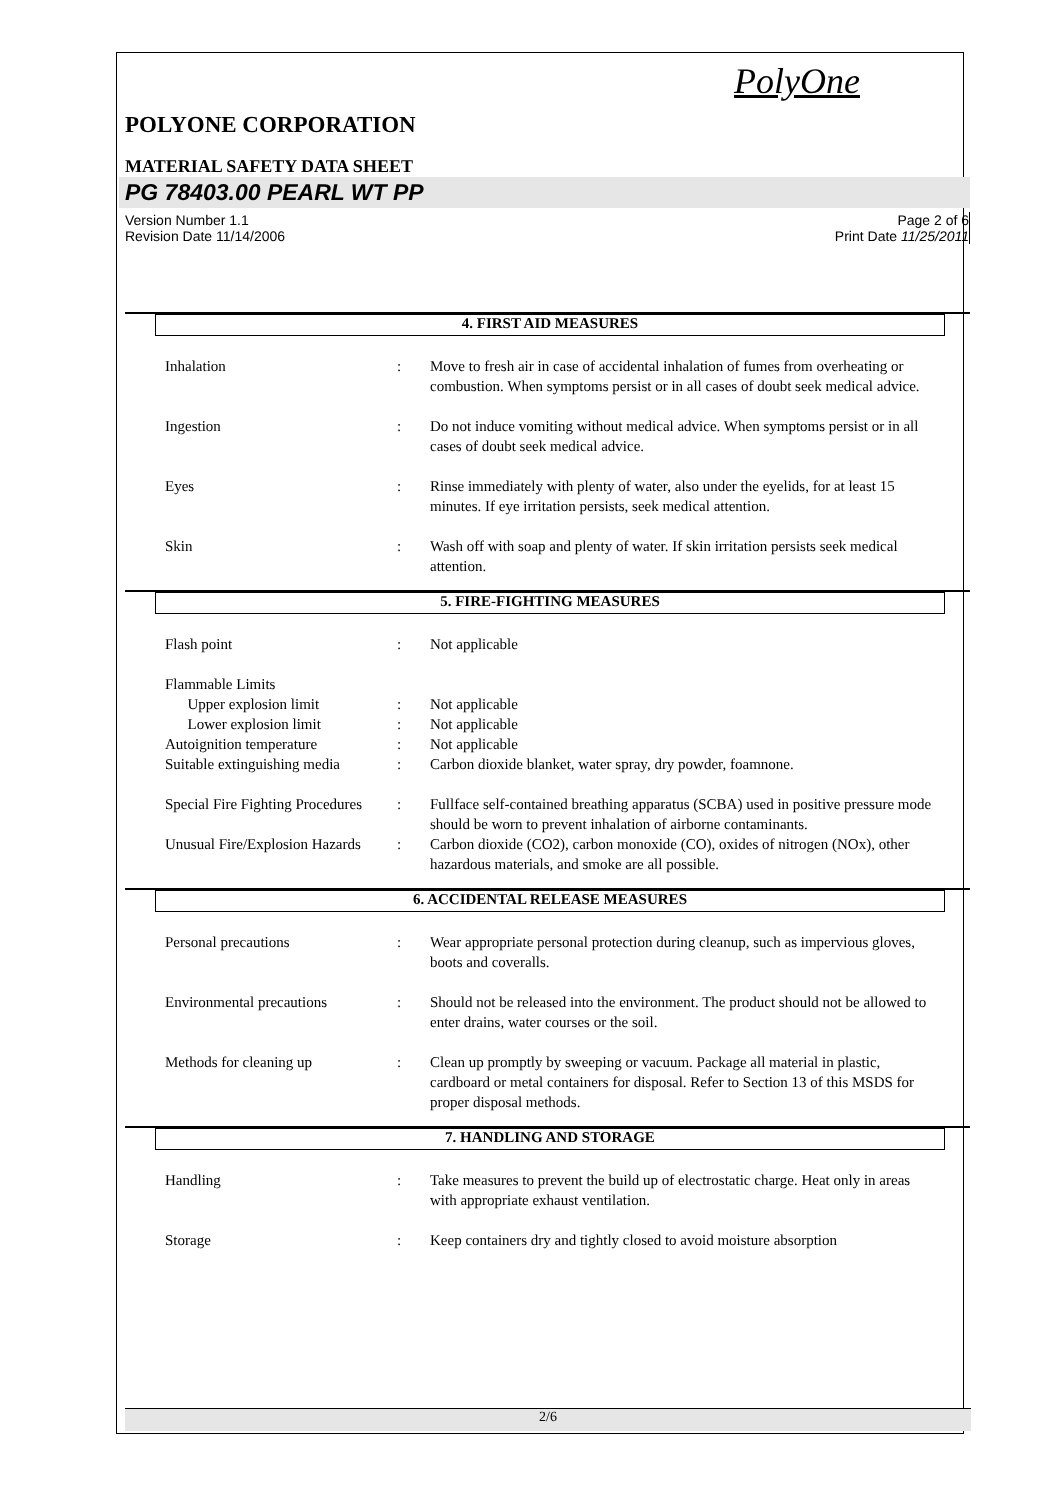PolyOne
POLYONE CORPORATION
MATERIAL SAFETY DATA SHEET
PG 78403.00 PEARL WT PP
Version Number 1.1
Revision Date 11/14/2006
Page 2 of 6
Print Date 11/25/2011
4. FIRST AID MEASURES
Inhalation : Move to fresh air in case of accidental inhalation of fumes from overheating or combustion. When symptoms persist or in all cases of doubt seek medical advice.
Ingestion : Do not induce vomiting without medical advice. When symptoms persist or in all cases of doubt seek medical advice.
Eyes : Rinse immediately with plenty of water, also under the eyelids, for at least 15 minutes. If eye irritation persists, seek medical attention.
Skin : Wash off with soap and plenty of water. If skin irritation persists seek medical attention.
5. FIRE-FIGHTING MEASURES
Flash point : Not applicable
Flammable Limits
Upper explosion limit : Not applicable
Lower explosion limit : Not applicable
Autoignition temperature : Not applicable
Suitable extinguishing media
: Carbon dioxide blanket, water spray, dry powder, foamnone.
Special Fire Fighting Procedures
: Fullface self-contained breathing apparatus (SCBA) used in positive pressure mode should be worn to prevent inhalation of airborne contaminants.
Unusual Fire/Explosion Hazards
: Carbon dioxide (CO2), carbon monoxide (CO), oxides of nitrogen (NOx), other hazardous materials, and smoke are all possible.
6. ACCIDENTAL RELEASE MEASURES
Personal precautions : Wear appropriate personal protection during cleanup, such as impervious gloves, boots and coveralls.
Environmental precautions : Should not be released into the environment. The product should not be allowed to enter drains, water courses or the soil.
Methods for cleaning up : Clean up promptly by sweeping or vacuum. Package all material in plastic, cardboard or metal containers for disposal. Refer to Section 13 of this MSDS for proper disposal methods.
7. HANDLING AND STORAGE
Handling : Take measures to prevent the build up of electrostatic charge. Heat only in areas with appropriate exhaust ventilation.
Storage : Keep containers dry and tightly closed to avoid moisture absorption
2/6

★ ★ ★ ★ ★ ★ ★

▶ _What to work on_
Tally up the lines of the data above where the string "symptoms" appears, and give only the count.

▶ _Completed task_
2